I check response codes via online tool and it shows results are exactly the same.
Also, now that all my dupes (deleted articles) have been redirected to 410 page. How long will Google nag me that I have duplicated pages?
Also, now that all my dupes (deleted articles) have been redirected to 410 page...
We will hope that your dupes *have not* been redirected, because a 410 (or a 404, or a 403) response is not a redirect. One of the most common errors we see in Apache is badly-coded handlers that *do* redirect to an error page, and the result is that the response code is a 200-OK. And that is a very big problem.
With a properly-implemented error response, the server returns an error status code, and substitutes the contents of the error document for the client-requested URL's contents without invoking client redirection. That is, the visitor's browser address bar does not change.
Your 410 error document should explain that an error has occurred because the content for the requested URL has been intentionally removed. It should provide text links to you home page and your site search, site-map, and major category pages (as applicable) to help the visitor easily find what he/she was looking for. It is acceptable to put a ten- to twenty-second meta-refresh tag on this error page to cause the client browser to load your home or site map page after allowing the visitor plenty of time to read, understand, and act on the information you've provided.
... how long will Google nag me that I have duplicated pages?

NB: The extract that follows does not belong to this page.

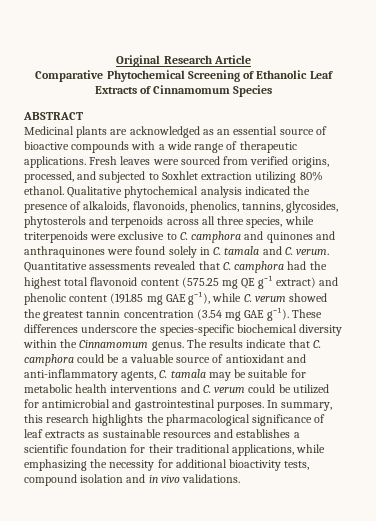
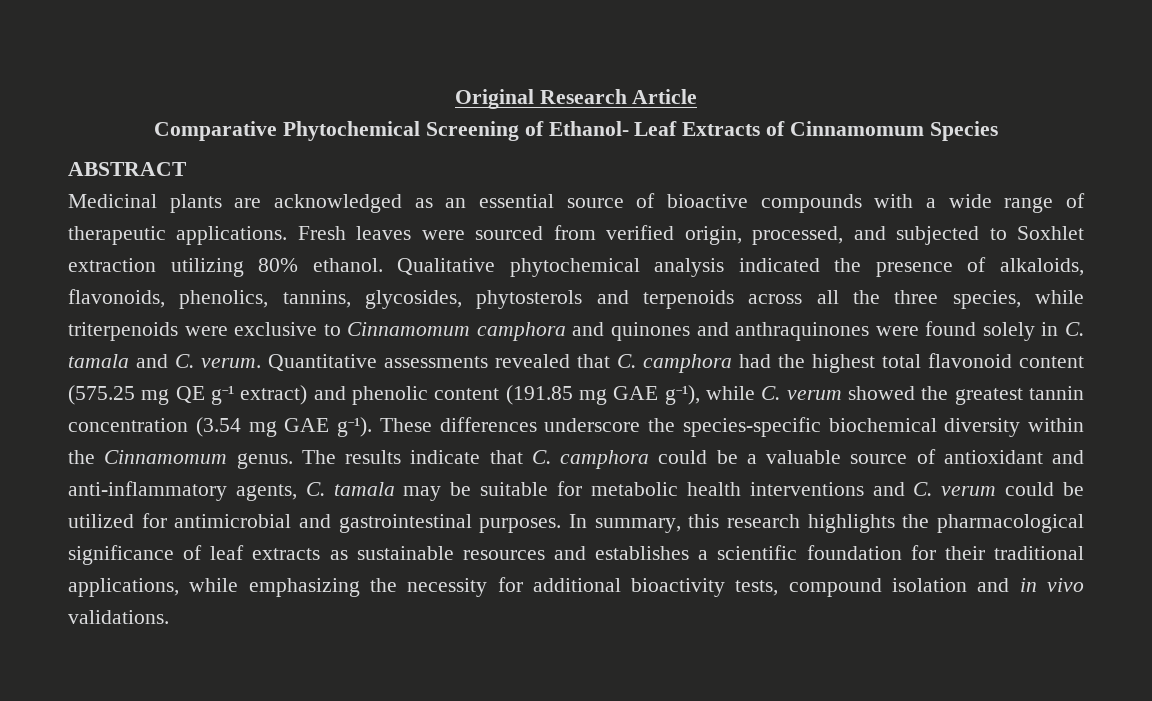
[256,70,308,79] Ethanolic -> [548,121,629,136] Ethanol-
[291,157,329,168] origins, -> [684,226,742,245] origin,
(215, 220) none -> [853,290,881,304] the
[179,232,188,240] C. -> [347,322,471,336] Cinnamomum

They will nag you until they have fetched each duplicate-content URL several times, and have satisfied themselves that the page is really, really, really gone.
This may take several years. Actually, we've had a report here in the past 24 hours that Google came back and asked for URLs that had been removed ten years ago. This may have been due to some database roll-back, but only Google knows. Leave your 410-generation code in place forever, and try to avoid changing URLs or removing content in the future.
With good planning, neither of these are necessary, and both search engines and users prefer sites which don't change and don't have resources constantly disappearing... See Hypertext Style: Cool URIs don't change, [w3.org] by the inventor of the hyperlink, Sir Tim Berners-Lee. They like it best if you treat your site like a library, not like a newspaper.
The HTTP/1.1 protocol specification I cited above defines all HTTP response codes, as well as many other aspects of using HTTP. It is well-worth a review to prevent future problems.
Jim
All my *artciles* are indeed in place and I never delete them, even if news becomes obsolete.
Stuff I do delete is mostly user generated or from my video page. I have a video page with various on topic youtube videos, but these seem to disappear over time cause sometimes users take them down. I delete such stuff.